Guy Cazadamont, directeur de la sécurité de l’OM depuis une grosse douzaine d’années, ne plaisante pas avec le laser: «Lors des réunions avec l’UEFA, la LFP et les forces de l’ordre, on a inévitablement un topo sur ce sujet précis. Au Vélodrome, 10 à 15 personnes ont été interpellées sur les trois dernières saisons.»

Les lasermen sont repérés par les caméras de surveillance, et n’ont guère le temps d’utiliser leur engin. On notera ici une faille majeure de sécurité dans le stade de Curitiba, théâtre de la rencontre Russie-Algérie.

«Je pense que c’est vraiment dangereux, note Cazadamont, qui évoque des lasers dernier cri avec… 6 à 7 kilomètres de portée. Un soir, je m’en suis pris un dans l’œil, ça fait mal, et je ne voyais pas pendant de longues minutes. C’est aussi arrivé à des pilotes d’avion à l’aéroport de Marignane.»

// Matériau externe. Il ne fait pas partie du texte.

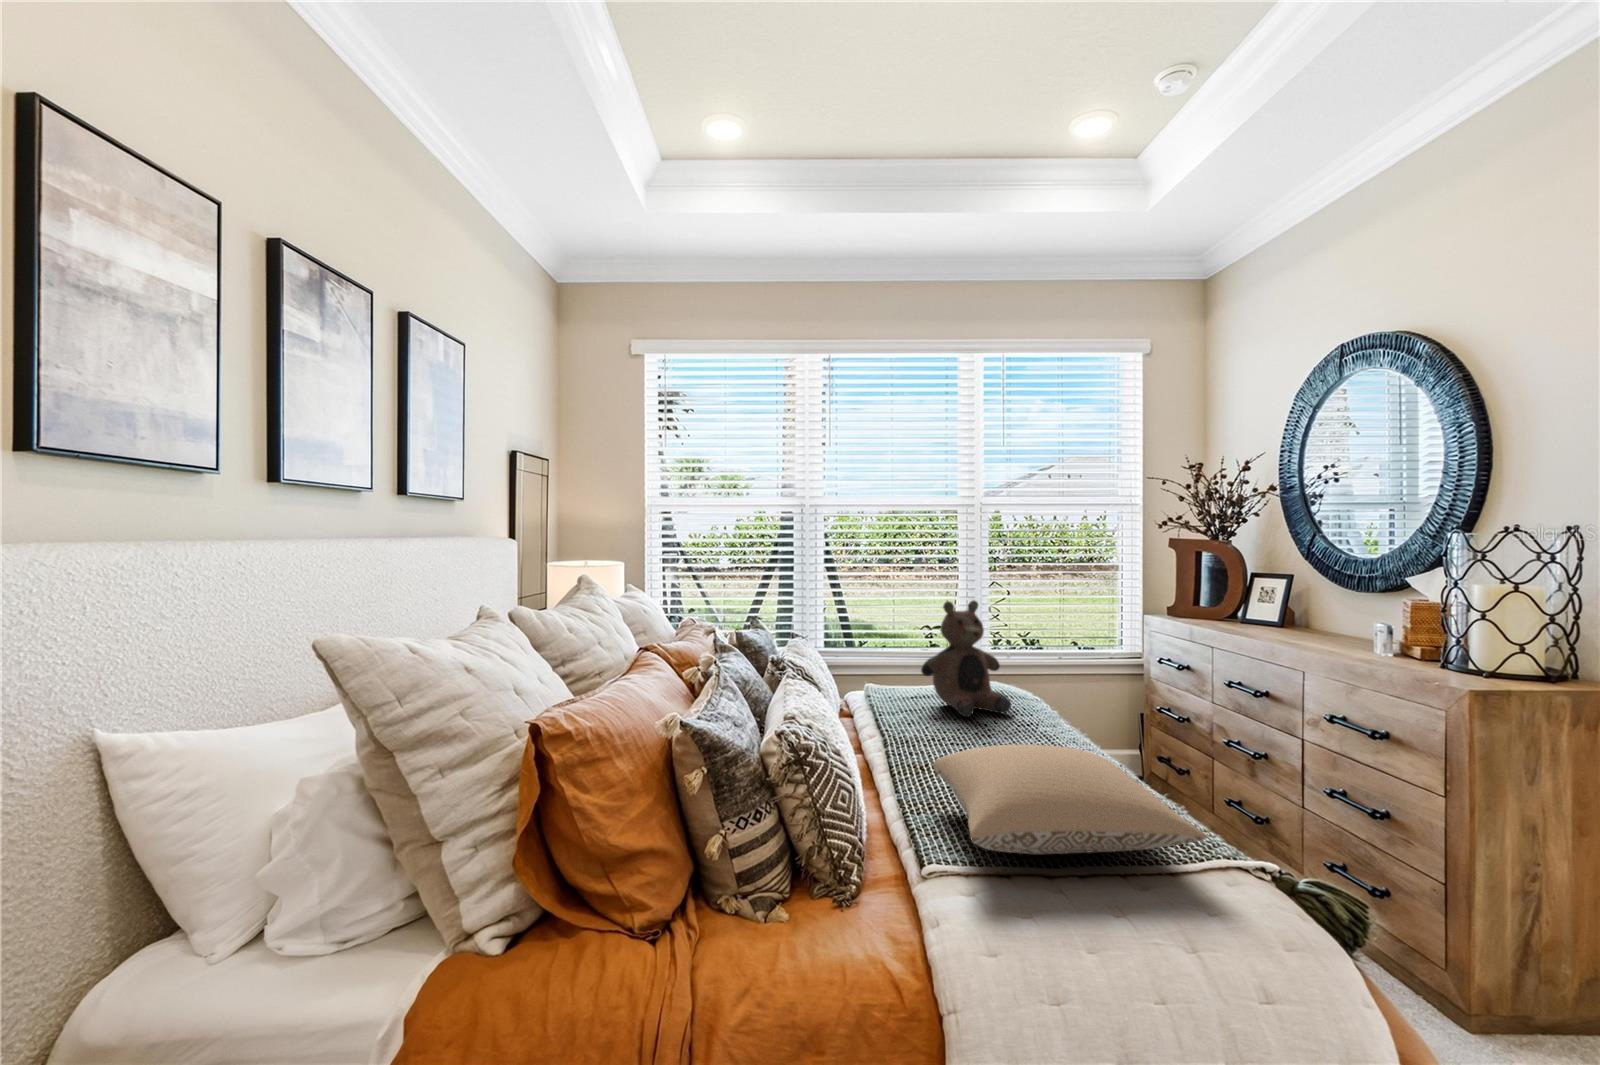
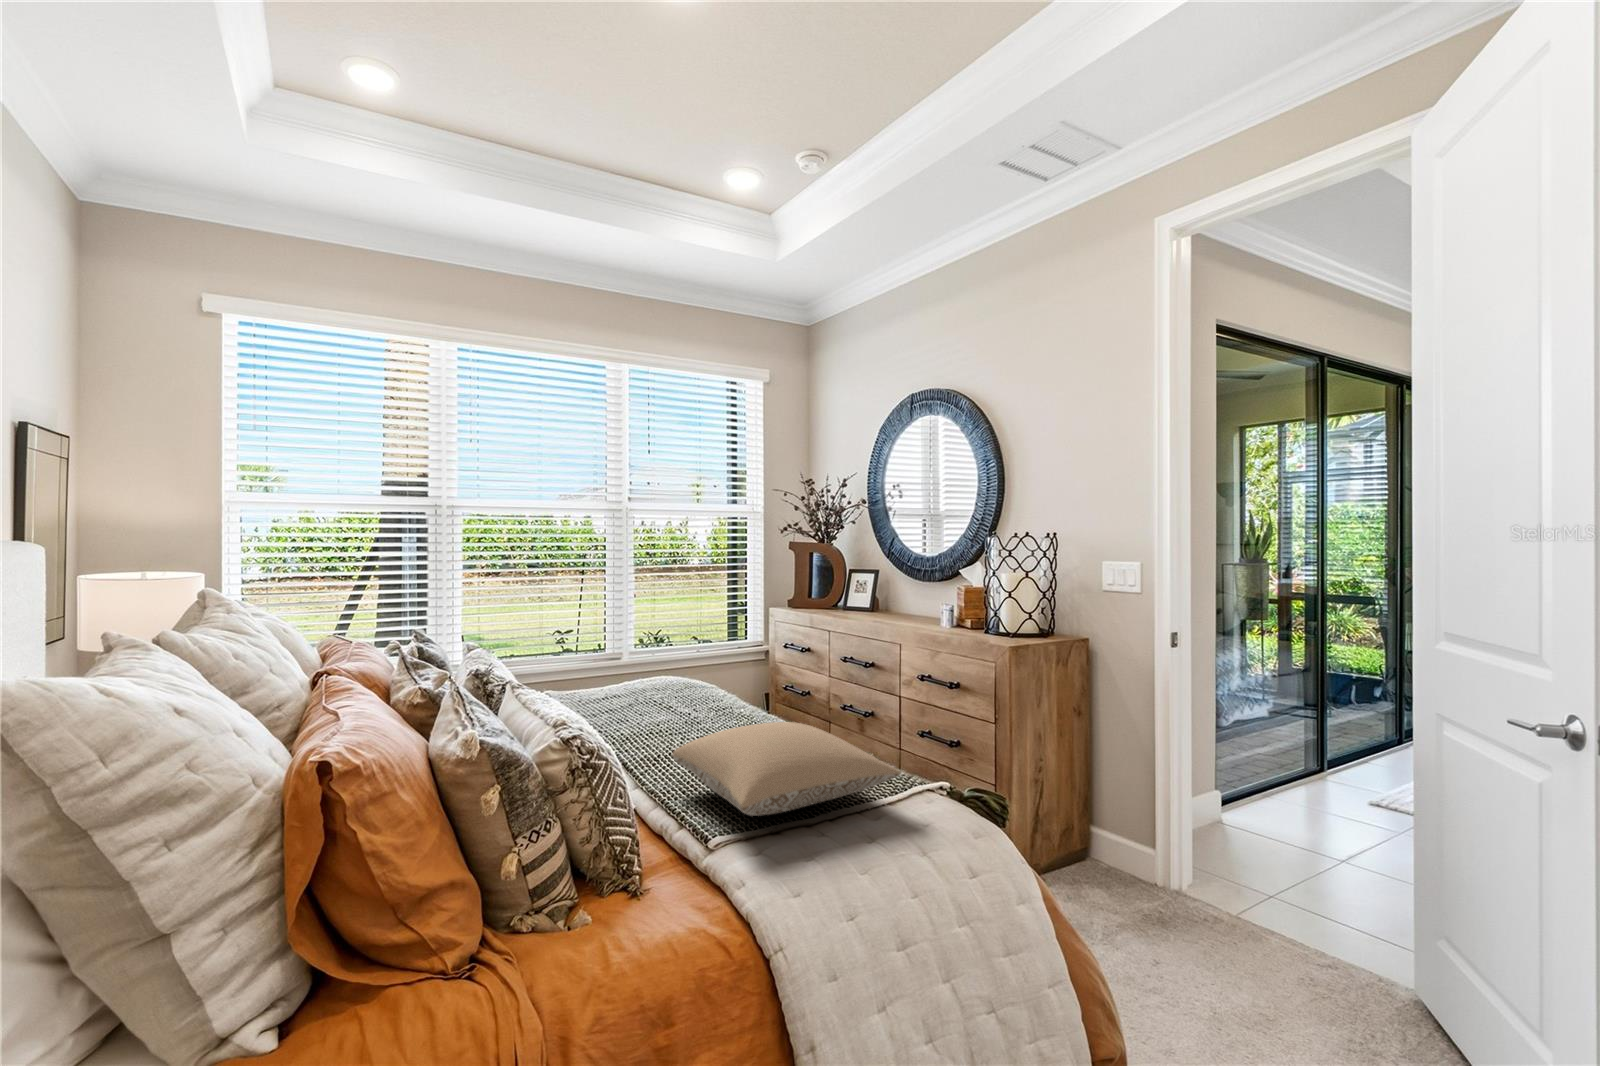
teddy bear: present [921,600,1011,717] -> none [617,603,699,710]

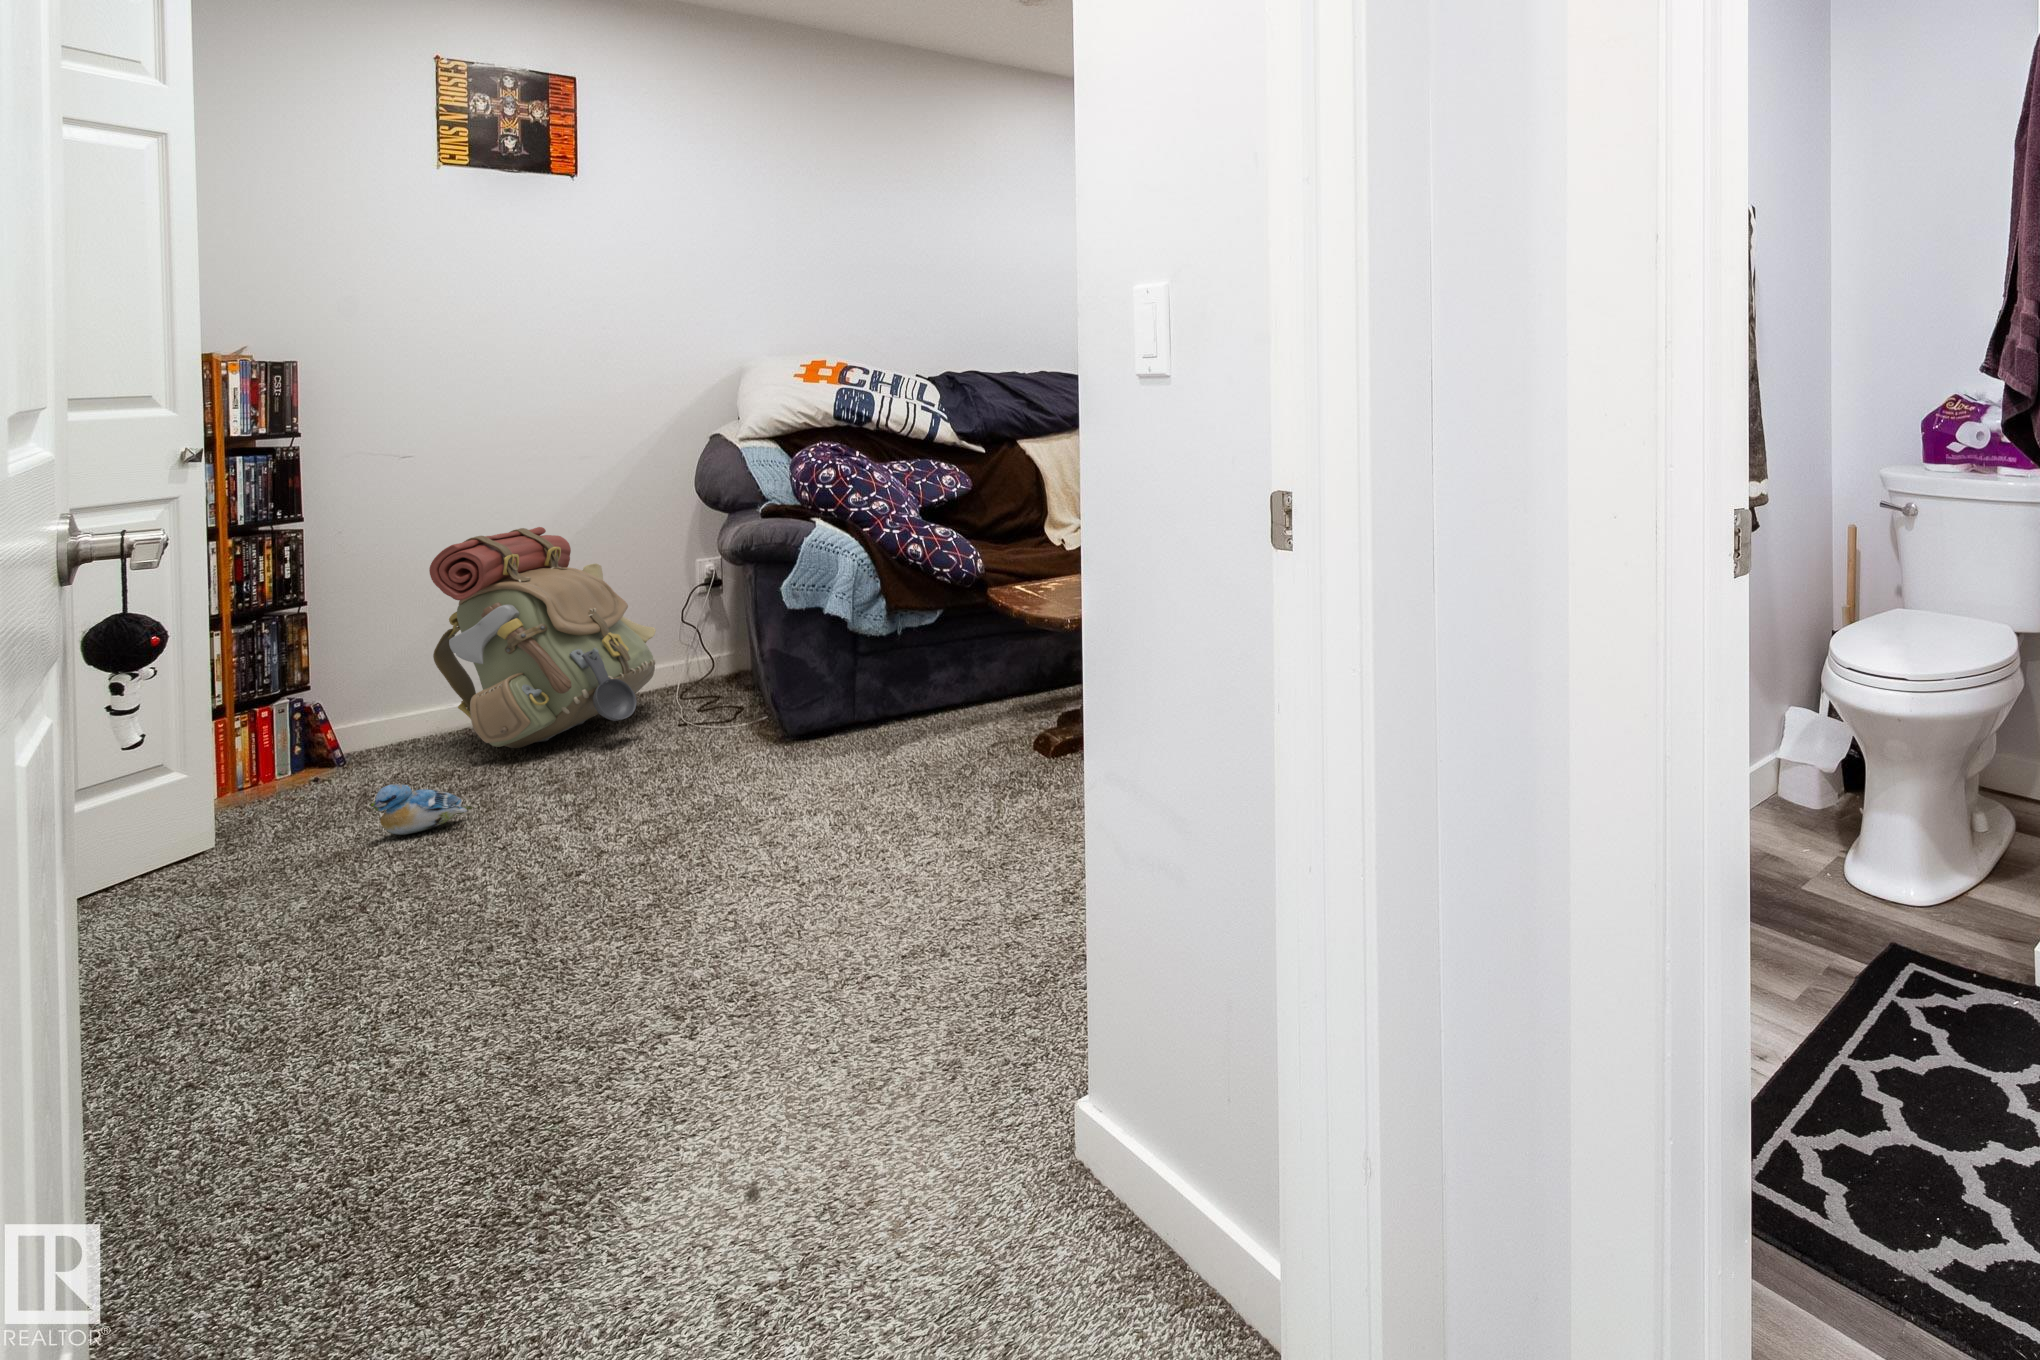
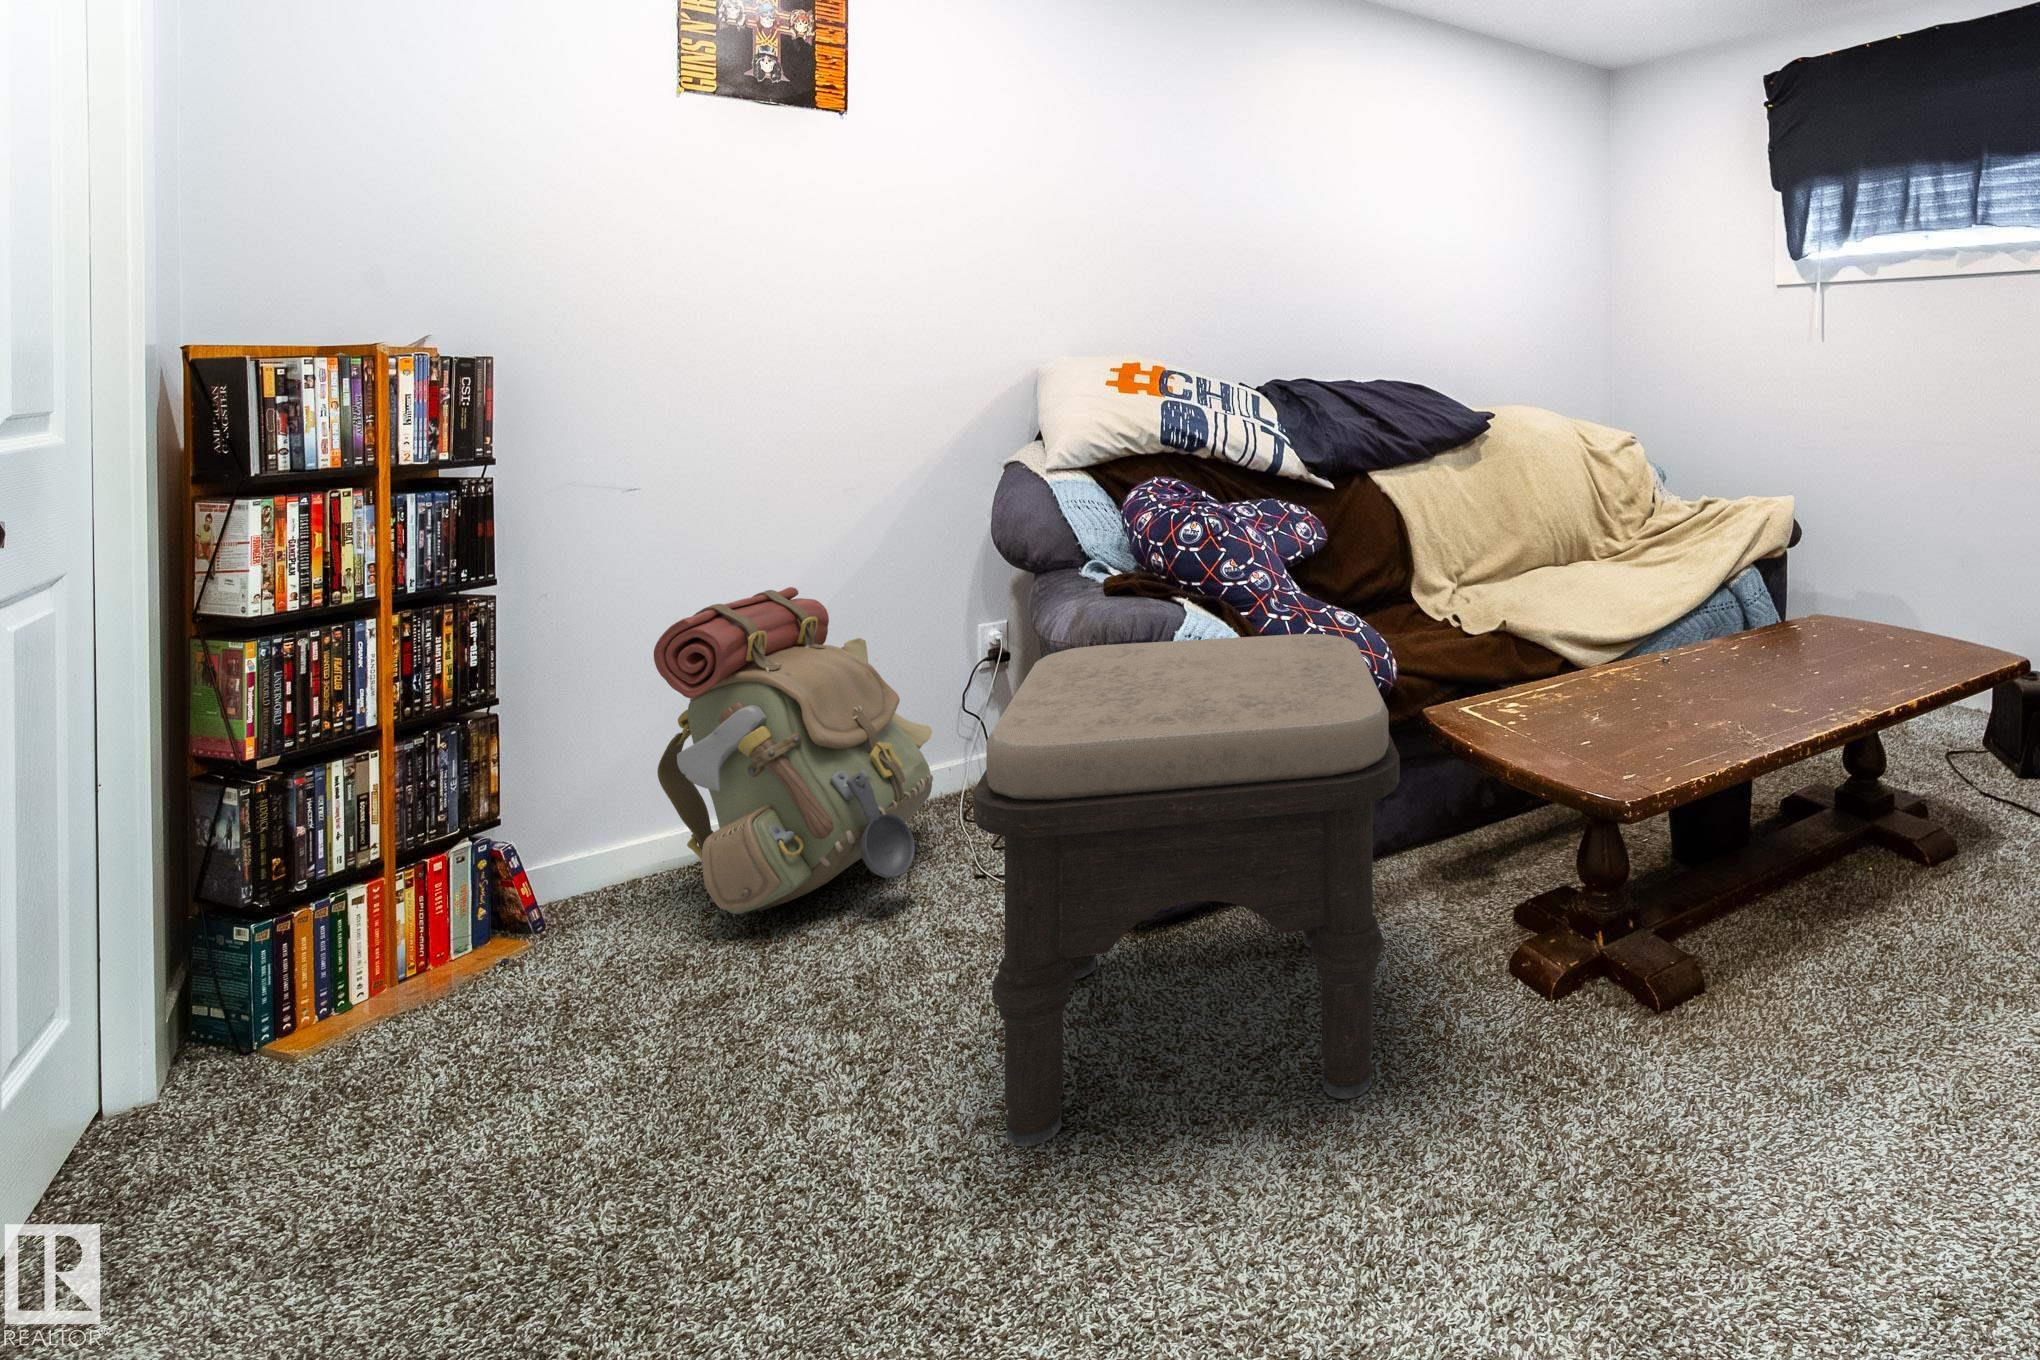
ottoman: none [654,541,958,835] -> present [973,634,1400,1147]
plush toy: present [371,784,473,835] -> none [556,1025,702,1107]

Vérification faite dans les archives de «La Provence», on est tombé sur le cas d’un hélicoptère de la section aérienne de la gendarmerie de Hyères, visé par des lasers à plusieurs reprises. La sentence du capitaine Christian Vinsonneau, alors patron de la brigade de gendarmerie des transports aériens à l’aéroport de Marignane, est sans appel:

«Lorsqu’on vise le pilote, si le laser entre en contact avec ses yeux, celui peut lui brûler la rétine, et surtout lui faire perdre le contrôle de l’appareil».

Pour Lucie Vollono, jeune opticienne qui vient de valider une licence d’optométrie et de contactologie, le verdict est un peu exagéré: «Avec le gardien, on constate un laser de couleur, et non de visée, qui attaque la rétine. Ça éblouit, ça gêne, ça perturbe pendant quelques minutes, un peu comme quand vous prenez un flash et que vous voyez une tâche pendant plusieurs minutes.»